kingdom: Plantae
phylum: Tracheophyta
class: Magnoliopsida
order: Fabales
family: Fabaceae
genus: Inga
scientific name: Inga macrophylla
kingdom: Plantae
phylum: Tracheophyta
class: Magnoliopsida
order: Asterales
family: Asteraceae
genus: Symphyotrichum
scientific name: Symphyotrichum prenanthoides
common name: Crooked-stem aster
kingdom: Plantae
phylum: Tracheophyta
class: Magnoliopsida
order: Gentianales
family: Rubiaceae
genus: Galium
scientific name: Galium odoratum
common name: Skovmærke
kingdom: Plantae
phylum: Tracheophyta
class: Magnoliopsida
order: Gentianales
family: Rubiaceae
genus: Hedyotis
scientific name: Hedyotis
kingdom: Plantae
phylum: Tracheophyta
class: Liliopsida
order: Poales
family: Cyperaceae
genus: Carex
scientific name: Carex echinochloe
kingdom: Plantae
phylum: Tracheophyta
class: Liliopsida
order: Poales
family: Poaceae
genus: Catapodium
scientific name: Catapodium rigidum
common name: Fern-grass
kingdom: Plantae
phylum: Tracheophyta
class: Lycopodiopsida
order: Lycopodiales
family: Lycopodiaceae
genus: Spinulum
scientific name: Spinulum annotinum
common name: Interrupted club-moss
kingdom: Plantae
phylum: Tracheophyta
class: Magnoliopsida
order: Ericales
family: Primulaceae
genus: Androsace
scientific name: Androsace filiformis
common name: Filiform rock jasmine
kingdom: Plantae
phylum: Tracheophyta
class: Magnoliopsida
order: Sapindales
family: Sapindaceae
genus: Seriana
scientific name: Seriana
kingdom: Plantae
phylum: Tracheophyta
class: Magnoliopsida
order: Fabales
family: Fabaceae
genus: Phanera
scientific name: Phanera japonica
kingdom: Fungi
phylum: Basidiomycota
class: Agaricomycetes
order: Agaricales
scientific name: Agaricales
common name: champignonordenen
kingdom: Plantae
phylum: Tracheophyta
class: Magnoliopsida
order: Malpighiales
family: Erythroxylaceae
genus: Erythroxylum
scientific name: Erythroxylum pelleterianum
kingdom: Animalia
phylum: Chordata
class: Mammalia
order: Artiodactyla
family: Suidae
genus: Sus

◇ ◇ ◇ ◇

• _Problem requirements_: Can you retype every one of the lines above, character for character, with nothing changed?

• _Response for this exercise_:
kingdom: Plantae
phylum: Tracheophyta
class: Magnoliopsida
order: Fabales
family: Fabaceae
genus: Inga
scientific name: Inga macrophylla
kingdom: Plantae
phylum: Tracheophyta
class: Magnoliopsida
order: Asterales
family: Asteraceae
genus: Symphyotrichum
scientific name: Symphyotrichum prenanthoides
common name: Crooked-stem aster
kingdom: Plantae
phylum: Tracheophyta
class: Magnoliopsida
order: Gentianales
family: Rubiaceae
genus: Galium
scientific name: Galium odoratum
common name: Skovmærke
kingdom: Plantae
phylum: Tracheophyta
class: Magnoliopsida
order: Gentianales
family: Rubiaceae
genus: Hedyotis
scientific name: Hedyotis
kingdom: Plantae
phylum: Tracheophyta
class: Liliopsida
order: Poales
family: Cyperaceae
genus: Carex
scientific name: Carex echinochloe
kingdom: Plantae
phylum: Tracheophyta
class: Liliopsida
order: Poales
family: Poaceae
genus: Catapodium
scientific name: Catapodium rigidum
common name: Fern-grass
kingdom: Plantae
phylum: Tracheophyta
class: Lycopodiopsida
order: Lycopodiales
family: Lycopodiaceae
genus: Spinulum
scientific name: Spinulum annotinum
common name: Interrupted club-moss
kingdom: Plantae
phylum: Tracheophyta
class: Magnoliopsida
order: Ericales
family: Primulaceae
genus: Androsace
scientific name: Androsace filiformis
common name: Filiform rock jasmine
kingdom: Plantae
phylum: Tracheophyta
class: Magnoliopsida
order: Sapindales
family: Sapindaceae
genus: Seriana
scientific name: Seriana
kingdom: Plantae
phylum: Tracheophyta
class: Magnoliopsida
order: Fabales
family: Fabaceae
genus: Phanera
scientific name: Phanera japonica
kingdom: Fungi
phylum: Basidiomycota
class: Agaricomycetes
order: Agaricales
scientific name: Agaricales
common name: champignonordenen
kingdom: Plantae
phylum: Tracheophyta
class: Magnoliopsida
order: Malpighiales
family: Erythroxylaceae
genus: Erythroxylum
scientific name: Erythroxylum pelleterianum
kingdom: Animalia
phylum: Chordata
class: Mammalia
order: Artiodactyla
family: Suidae
genus: Sus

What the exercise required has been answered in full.